Lewy rozgrywający, specjalizujący się w grze obronnej, przedstawia również główne cele, które trzeba zrealizować, aby myśleć o pokonaniu „Dumy Katalonii”. – Bardziej przyziemnie. Należy być przygotowanym na ich bardzo szybką grę, również indywidualną. Mają bardzo dużo jakości. W ataku musimy być dokładni. Nie możemy dać im szansy do wyprowadzania kontrataków. W obronie musimy trzymać ich jak najdłużej, aby męczyli się przed dojściem do sytuacji. Nie możemy pozwolić sobie na wejście w wymianę czysto jakościową. Dysponują niesamowitym talentem. Nie możemy pozwolić się na jego eksponowanie. Ten mecz musimy sprowadzić do ciężkiej gry w obronie i konsekwencji w ataku. Nie możemy dawać im łatwych bramek, oni muszą na nie solidnie zapracować – wyjaśnia.

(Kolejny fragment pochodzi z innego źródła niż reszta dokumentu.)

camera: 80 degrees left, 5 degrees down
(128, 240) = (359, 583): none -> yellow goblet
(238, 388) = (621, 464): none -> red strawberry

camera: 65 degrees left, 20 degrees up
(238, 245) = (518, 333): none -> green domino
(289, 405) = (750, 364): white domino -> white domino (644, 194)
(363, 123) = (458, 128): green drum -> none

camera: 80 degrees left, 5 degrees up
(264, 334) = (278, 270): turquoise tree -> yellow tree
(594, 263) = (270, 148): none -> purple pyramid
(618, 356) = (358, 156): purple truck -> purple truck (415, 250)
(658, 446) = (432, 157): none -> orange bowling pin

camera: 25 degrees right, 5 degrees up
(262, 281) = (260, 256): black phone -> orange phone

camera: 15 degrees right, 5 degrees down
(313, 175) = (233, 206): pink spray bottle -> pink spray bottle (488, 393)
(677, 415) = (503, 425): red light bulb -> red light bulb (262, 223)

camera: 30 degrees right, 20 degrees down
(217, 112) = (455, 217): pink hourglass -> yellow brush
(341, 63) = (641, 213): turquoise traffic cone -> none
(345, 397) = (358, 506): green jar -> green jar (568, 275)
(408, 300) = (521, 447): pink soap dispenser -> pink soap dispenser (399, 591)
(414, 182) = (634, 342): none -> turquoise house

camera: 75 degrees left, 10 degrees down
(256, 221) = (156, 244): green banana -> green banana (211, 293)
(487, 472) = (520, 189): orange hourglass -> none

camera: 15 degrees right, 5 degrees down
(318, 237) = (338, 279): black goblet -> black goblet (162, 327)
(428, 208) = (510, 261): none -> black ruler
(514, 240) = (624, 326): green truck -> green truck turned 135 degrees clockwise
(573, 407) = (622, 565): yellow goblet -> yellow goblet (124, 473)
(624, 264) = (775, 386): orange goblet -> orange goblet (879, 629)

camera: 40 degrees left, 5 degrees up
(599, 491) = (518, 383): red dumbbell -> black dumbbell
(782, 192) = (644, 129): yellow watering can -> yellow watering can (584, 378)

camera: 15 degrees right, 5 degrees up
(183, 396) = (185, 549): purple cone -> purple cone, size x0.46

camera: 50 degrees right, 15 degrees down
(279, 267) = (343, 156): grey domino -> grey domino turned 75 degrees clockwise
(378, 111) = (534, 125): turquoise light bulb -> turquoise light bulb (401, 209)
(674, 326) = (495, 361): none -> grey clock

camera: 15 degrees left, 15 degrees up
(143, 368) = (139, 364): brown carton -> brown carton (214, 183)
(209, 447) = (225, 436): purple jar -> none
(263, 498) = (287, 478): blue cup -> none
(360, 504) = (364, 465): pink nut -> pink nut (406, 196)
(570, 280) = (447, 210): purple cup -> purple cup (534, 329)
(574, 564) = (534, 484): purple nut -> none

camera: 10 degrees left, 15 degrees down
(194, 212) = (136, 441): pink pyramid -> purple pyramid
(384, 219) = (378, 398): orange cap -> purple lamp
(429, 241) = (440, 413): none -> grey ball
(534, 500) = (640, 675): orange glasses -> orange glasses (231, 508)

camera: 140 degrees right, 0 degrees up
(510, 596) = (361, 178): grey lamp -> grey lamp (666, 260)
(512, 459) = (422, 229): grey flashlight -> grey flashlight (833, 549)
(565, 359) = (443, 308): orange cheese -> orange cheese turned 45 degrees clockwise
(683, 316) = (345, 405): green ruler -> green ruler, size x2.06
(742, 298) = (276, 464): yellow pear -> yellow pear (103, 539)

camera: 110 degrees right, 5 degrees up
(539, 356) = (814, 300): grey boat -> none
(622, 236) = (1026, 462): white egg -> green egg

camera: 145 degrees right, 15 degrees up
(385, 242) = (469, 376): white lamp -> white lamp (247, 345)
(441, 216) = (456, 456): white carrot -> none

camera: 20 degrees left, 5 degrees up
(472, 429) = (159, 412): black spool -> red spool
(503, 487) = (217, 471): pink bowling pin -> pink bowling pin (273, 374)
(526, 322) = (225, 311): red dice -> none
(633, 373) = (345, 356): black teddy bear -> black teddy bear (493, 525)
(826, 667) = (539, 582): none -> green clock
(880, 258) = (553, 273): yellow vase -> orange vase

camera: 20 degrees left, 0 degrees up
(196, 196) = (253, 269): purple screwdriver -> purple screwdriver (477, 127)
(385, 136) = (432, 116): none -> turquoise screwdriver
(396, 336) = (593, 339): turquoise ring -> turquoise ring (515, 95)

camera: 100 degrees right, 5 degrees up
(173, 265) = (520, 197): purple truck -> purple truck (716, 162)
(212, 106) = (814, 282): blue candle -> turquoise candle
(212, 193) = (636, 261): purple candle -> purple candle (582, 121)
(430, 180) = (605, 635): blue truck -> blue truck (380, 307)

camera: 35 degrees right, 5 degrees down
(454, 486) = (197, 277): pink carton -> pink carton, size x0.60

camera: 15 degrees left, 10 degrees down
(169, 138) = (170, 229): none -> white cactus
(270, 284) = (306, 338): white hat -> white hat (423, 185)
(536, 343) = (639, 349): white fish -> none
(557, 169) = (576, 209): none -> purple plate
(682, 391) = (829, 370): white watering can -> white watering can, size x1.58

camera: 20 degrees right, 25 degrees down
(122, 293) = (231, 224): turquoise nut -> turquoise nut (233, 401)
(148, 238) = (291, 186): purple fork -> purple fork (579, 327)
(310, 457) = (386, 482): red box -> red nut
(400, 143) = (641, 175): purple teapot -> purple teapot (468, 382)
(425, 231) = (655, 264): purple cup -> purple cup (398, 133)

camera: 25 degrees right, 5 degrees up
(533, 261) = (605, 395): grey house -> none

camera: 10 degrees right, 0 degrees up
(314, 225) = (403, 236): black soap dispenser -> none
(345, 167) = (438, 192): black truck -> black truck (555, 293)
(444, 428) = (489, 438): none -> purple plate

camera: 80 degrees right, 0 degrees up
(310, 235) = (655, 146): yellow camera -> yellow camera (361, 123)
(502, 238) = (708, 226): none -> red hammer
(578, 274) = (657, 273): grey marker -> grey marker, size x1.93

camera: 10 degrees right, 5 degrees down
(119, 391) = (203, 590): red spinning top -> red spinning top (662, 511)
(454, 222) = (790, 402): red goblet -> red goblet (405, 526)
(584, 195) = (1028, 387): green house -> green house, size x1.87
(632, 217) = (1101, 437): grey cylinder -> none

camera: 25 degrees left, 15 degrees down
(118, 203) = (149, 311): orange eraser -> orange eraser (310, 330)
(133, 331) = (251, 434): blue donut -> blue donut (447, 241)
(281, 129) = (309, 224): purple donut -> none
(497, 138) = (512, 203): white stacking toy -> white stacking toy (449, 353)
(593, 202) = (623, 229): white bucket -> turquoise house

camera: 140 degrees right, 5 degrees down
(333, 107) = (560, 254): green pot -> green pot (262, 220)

W ostatnim, przegranym spotkaniu z Magdeburgiem Industria Kielce popełniła sporo błędów w ataku. Teraz bardzo ważne będzie utrzymanie odpowiedniej skuteczności.
– Skuteczność nie jest aż takim problemem. Kiedy mamy oddany rzut z dobrej, przygotowanej pozycji, to pozostała piątka zdąży wrócić do obrony. Gorzej, kiedy piłkę wyrzucamy w aut albo oddajemy ją łatwo przeciwnikowi w przechwyt. Jeśli nie trafimy, a to na pewno się zdarzy, to zdążymy się zorganizować – tłumaczy Tomasz Gębala.
Możliwe, że Barcelona przystąpi do czwartkowej rywalizacji bez swojego superduetu bramkarzy. Niestety, na kilka miesięcy wypadł Gonzalo Perez de Vargas, który zerwał więzadło krzyżowe przednie w lewym kolanie. W meczu z Aalborgiem urazu łydki doznał Emil Nielsen. Nie wiadomo, jak poważna to kontuzja. Zapewne sztab medyczny mistrza Europy zrobi wszystko, aby Duńczyk mógł stanąć między słupkami. Trzecim golkiperem zespołu z Katalonii jest 20-letni Bośniak Filip Sarić. W poniedziałek do rozgrywek został zgłoszony rok młodszy Pol Duran.
– To jest Barcelona. I tak będzie ciężko pod tym kątem. Nie możemy oglądać się na to, że ktoś ma kontuzję. Należy podejść z pełnym szacunkiem – kwituje lewy rozgrywający kieleckiej drużyny.
Czwartkowy pojedynek w Barcelonie rozpocznie się o godz. 20.45.